Task description ▸
Would you copy out each line of the records below that includes the word "elbow"?

Provided information ▸
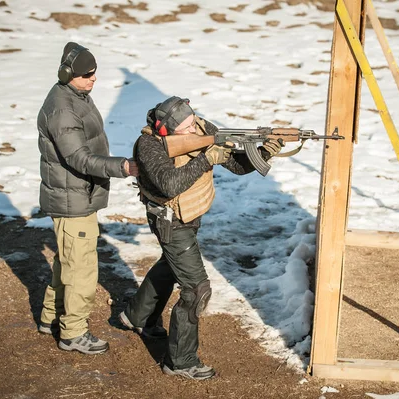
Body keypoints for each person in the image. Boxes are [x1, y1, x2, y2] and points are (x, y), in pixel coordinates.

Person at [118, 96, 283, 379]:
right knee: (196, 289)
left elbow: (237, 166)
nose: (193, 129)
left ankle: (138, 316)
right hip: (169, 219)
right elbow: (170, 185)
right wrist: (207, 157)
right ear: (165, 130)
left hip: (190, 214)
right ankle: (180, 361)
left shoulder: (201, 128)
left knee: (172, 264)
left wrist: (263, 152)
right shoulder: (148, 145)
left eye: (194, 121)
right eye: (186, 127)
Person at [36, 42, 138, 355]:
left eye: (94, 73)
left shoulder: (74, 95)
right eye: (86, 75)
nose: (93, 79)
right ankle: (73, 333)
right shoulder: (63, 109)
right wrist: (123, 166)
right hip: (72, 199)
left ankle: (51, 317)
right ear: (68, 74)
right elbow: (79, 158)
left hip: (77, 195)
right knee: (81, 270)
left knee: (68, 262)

==

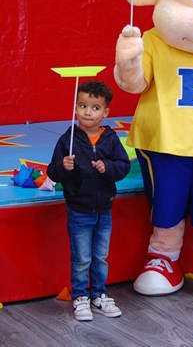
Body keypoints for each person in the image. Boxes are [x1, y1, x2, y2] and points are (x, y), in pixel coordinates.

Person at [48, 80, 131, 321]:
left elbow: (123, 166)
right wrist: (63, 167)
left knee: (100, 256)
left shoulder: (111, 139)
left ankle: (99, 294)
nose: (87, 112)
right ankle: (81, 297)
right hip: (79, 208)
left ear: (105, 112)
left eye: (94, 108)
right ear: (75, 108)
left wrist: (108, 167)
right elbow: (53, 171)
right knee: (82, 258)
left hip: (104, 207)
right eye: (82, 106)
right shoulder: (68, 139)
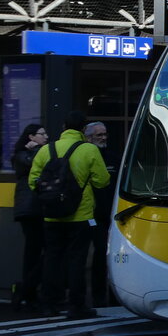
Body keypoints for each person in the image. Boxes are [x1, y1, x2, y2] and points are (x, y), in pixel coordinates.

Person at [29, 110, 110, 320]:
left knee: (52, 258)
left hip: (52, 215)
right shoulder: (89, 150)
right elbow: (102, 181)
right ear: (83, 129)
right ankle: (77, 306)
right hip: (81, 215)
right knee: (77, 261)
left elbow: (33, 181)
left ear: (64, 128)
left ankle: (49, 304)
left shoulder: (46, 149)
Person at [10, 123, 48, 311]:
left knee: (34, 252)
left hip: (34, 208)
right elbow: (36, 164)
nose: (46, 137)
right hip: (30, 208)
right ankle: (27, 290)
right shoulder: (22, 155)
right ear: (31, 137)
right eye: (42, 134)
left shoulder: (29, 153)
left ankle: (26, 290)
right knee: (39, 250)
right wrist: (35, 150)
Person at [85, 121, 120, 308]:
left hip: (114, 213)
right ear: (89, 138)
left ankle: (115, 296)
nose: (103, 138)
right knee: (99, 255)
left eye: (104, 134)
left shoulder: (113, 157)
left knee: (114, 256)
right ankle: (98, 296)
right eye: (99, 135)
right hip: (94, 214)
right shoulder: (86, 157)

---

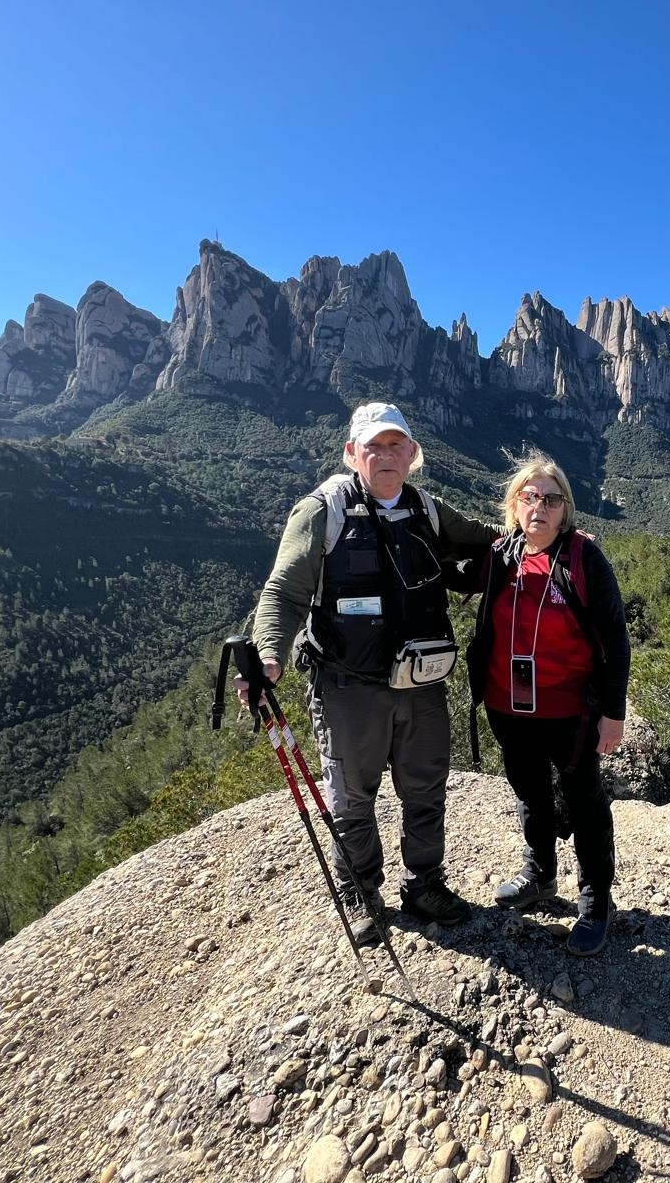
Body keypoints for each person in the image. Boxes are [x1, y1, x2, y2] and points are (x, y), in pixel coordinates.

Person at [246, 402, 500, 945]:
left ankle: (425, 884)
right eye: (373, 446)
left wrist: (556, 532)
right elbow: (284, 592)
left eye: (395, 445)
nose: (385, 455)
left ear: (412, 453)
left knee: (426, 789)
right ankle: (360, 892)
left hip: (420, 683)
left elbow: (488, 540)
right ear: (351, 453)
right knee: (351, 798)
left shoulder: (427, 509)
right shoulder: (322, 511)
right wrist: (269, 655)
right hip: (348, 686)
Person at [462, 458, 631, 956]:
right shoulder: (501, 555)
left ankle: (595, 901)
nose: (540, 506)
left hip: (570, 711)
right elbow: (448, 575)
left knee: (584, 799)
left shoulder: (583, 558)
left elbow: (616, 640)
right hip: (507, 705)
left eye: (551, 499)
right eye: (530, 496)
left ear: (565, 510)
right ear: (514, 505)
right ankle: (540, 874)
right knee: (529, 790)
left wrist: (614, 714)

Solution to this exercise ▸
left elbow: (237, 166)
right elbow: (170, 185)
right elbow: (79, 158)
left elbow: (123, 166)
right elbow: (53, 171)
right elbow: (102, 181)
left elbow: (33, 181)
right elbow: (36, 164)
right elbow: (284, 592)
left elbow: (488, 540)
right elbow: (448, 575)
left elbow: (616, 640)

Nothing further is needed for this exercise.